Quem compareceu à competição certamente não se arrependeu. A começar pela organização, que não permitiu “zoeiras”, como manobras arriscadas de veículos próximo ao público, e coibiu a ação daqueles que exageravam no volume do som. “O evento prezou pelo respeito aos visitantes e o maior exemplo disso foi que várias famílias compareceram”, destacou Kássio Jarbas Moura, um dos organizadores.
Entretanto, quem deu “show” mesmo foram os veículos, que impressionaram pela qualidade e bom gosto das modificações. Um dos que mais se destacou foi o Celta do bauruense Ricardo Ribeiro, fã recente do “tuning”. “Sempre participei de campeonatos de som, mas depois que comecei a enveredar pelo tuning descobri que é isso que realmente adoro”, frisou. “É prazeroso você investir - ele já gastou cerca de R$ 30 mil, fora o valor do carro, nas transformações - e depois ver os resultados. Principalmente porque mexe com a vaidade da gente, pois o pessoal que vê o veículo sempre elogia”, acrescentou.
Ribeiro revelou que preparou o “Celtinha” durante os últimos seis meses, período em que ele ganhou rodas aro 17, adesivagem na pintura, freio a disco nas quatro rodas, lanternas cristal, grade do radiador tipo “colméia” e bancos de couro mesclados em tons de preto e azul, além de uma série de itens esportivos: pára-choques, volante, pedaleiras, manopla de freio de mão, tapetes de alumínio e os tradicionais “reloginhos”.
E, como não poderia faltar, também conta com um potente sistema de som composto por toca-CD, DVD, módulos digitais e alto-falantes especiais para competição. “Fiquei contente com essa preparação porque ela é harmônica, pois modificou muitas coisas, mas manteve alguns itens originais do carro, como o painel”, salientou Ribeiro.

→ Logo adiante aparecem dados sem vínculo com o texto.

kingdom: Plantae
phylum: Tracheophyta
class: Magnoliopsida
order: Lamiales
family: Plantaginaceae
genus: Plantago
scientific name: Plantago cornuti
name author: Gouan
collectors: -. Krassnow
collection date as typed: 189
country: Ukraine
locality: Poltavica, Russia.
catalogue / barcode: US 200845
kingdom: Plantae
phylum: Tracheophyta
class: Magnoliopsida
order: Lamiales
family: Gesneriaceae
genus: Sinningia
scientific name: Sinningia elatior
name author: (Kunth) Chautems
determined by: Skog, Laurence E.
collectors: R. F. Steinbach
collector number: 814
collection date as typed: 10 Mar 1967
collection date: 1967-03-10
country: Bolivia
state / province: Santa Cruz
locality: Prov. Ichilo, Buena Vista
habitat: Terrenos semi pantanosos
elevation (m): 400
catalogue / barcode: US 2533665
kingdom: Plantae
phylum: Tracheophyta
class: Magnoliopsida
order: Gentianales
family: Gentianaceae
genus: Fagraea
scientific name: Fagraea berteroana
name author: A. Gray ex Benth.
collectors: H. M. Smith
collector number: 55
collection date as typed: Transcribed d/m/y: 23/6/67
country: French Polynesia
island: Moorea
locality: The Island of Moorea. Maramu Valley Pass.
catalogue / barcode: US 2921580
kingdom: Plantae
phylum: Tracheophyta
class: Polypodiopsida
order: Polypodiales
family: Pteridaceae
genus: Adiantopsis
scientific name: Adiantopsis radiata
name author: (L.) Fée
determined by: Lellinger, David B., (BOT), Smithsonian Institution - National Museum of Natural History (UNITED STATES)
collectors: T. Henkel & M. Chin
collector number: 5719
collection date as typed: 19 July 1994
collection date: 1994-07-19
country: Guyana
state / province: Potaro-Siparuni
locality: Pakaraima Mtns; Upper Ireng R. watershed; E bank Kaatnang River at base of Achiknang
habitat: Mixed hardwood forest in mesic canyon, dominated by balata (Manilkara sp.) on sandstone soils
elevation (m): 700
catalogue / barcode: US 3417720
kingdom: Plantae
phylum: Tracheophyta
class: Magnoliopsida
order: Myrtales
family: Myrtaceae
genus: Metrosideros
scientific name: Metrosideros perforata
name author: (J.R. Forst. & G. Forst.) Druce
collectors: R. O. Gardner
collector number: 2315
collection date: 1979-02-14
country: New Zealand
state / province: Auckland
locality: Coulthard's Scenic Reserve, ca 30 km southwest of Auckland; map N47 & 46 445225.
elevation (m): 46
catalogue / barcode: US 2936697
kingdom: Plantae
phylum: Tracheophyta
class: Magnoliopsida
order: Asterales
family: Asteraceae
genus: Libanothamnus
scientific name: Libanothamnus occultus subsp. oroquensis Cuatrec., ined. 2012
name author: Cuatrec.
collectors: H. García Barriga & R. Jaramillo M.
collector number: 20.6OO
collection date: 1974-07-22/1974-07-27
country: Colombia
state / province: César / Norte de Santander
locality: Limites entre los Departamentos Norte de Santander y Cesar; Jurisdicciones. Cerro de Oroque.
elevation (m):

E completou: “Agora só falta turbinar e colocar teto solar e suspensão a ar.”
Outro que também tornou-se o centro das atenções foi o comerciante Rodrigo Faulin, que veio do município de Laranjal Paulista para Bauru especialmente para exibir um Daewoo cheio de estilo equipado com um “mundo” de acessórios que causou “frisson” entre os apaixonados pelos “tunados”.
Isso porque o veículo conta com pára-choques envolventes, rodas aro 17, cinco telas de DVD, aerofólio, um aquário no porta-malas, kit esportivo no interior - volante, manoplas, pedaleiras - e detalhes que fazem os “tuneiros” suspirarem, como portas que se abrem em estilo gaivota, suspensão a ar, turbo e nitro no motor e o conhecido “sopro de dragão”, equipamento que faz o automóvel soltar fumaça.
Com um carro tão completo, poder-se-ia até pensar que Faulin fosse um “fanático” por “tuning”. Errado. “Não curtia tuning. Meu negócio era competir com som, mas depois começaram a me incentivar a tunar o veículo. Como som ele já tinha, instalei os pára-choques, a suspensão a ar e aí começou a febre, que não parou nunca mais”, contou.
E hoje, após o automóvel já ter faturado mais de 30 campeonatos na categoria, Faulin não quer mesmo parar. Ele pretende equipar ainda mais. “Como o banco traseiro não dá para ser ocupado por pessoas em razão dos pistões das portas pneumáticas, quero aproveitar esse espaço para aumentar o som”, concluiu.